- _EXTRACT_
+ + + + + + +
# Roadway section gaps - fill (with what?) or ignore



## davefr (Oct 22, 2020)

Hi,
I'm building the Grand Valley Layout kit and chose to use foam poster board panels vs Smooth It for all the roads and parking lots. I'm pleased with the results so far. However where the road enters the town parking lot there's a gap/splice where the two sections meet. Would you ignore it or try and fill it? I don't want to risk any damage/screw ups to the panels since it would be a major PIA to have to replace them.

If I fill the gap what should I use to achieve the best results. I have a choice of Hydro Cal, Smooth It, Plaster, drywall mud, paintable silicone caulk, Sculpt a mold, etc. I've read about Woodlands Foam Putty but don't have any but could order some if it's a superior alternative.

What would you do?

TIA


----------



## Stumpy (Mar 19, 2013)

Nice looking scene.

I would never be able to hide the gap/filler unless I also skimmed the rest of the foam poster board with the same material. Or painted it all to match.

I think I'd see what I could come up with to make it a drainage channel with a metal grate.


----------



## CTValleyRR (Jul 26, 2014)

A drainage channel is one option. WS foam putty, or even everyday spackle or drywall mud would work, too. It won't be a perfect fill, but you'll have to look hard to find it (once painted).

Another technique -- paint your asphalt a much lighter gray (yours is the color of newly laid pavement), and use a Sharpie to draw black lines, simulating the mastic sealant. You can also selectively paint areas a darker black, simulating patches. These techniques not only look more realistic, but break up the uniformity of the paved area, making blemishes harder to detect.


----------



## kilowatt62 (Aug 18, 2019)

Maybe add, and mix well, some black acrylic paint to whatever filling medium you end up using to fill the gaps. Mix up some small samples with various amounts of paint and set aside to let dry. See which one matches the best. From there, go with what has already been suggested. (Just my 2 cent thought)


----------



## Lehigh74 (Sep 25, 2015)

I use the black foam board for some of my roads. When I have a situation like yours, I cut some tar paper and put it under the foam board. The black of the tar paper shows up a lot less than the plywood platform. Could also use black construction paper or black paint.


----------
+ + + + + + +
- _GIVEN DATA_

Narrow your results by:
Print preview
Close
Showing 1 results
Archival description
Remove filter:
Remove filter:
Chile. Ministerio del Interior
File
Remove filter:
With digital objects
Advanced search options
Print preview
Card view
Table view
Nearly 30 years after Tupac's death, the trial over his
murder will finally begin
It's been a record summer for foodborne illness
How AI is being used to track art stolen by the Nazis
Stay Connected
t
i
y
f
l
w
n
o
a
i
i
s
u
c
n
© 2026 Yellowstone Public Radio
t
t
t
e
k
+ + + + + + +
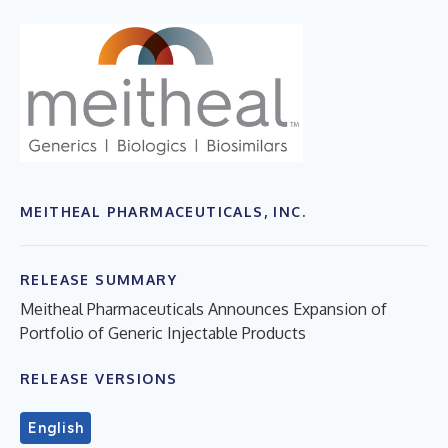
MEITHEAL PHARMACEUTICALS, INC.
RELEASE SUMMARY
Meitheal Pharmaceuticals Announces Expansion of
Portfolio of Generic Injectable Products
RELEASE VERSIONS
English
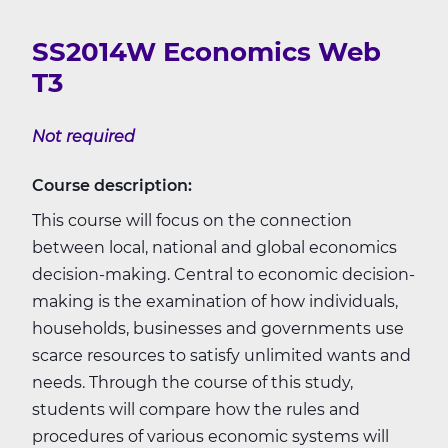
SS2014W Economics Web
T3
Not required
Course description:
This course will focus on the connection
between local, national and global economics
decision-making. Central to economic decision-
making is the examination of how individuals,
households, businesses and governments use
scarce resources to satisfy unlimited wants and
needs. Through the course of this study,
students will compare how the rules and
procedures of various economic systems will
+ + + + + + +
- _PARTS OF THE EXERCISE_
1. In the forum thread, what does Lehigh74 cut and place under the foam board when a gap like this occurs?
2. From the forum thread, extract the passage starting with "Maybe add, and" and going on through "or black paint.".
Rely only on the forum thread, not the data.

- _SOLUTION LIST_
1. Tar paper.

2.
Maybe add, and mix well, some black acrylic paint to whatever filling medium you end up using to fill the gaps. Mix up some small samples with various amounts of paint and set aside to let dry. See which one matches the best. From there, go with what has already been suggested. (Just my 2 cent thought)


----------



## Lehigh74 (Sep 25, 2015)

I use the black foam board for some of my roads. When I have a situation like yours, I cut some tar paper and put it under the foam board. The black of the tar paper shows up a lot less than the plywood platform. Could also use black construction paper or black paint.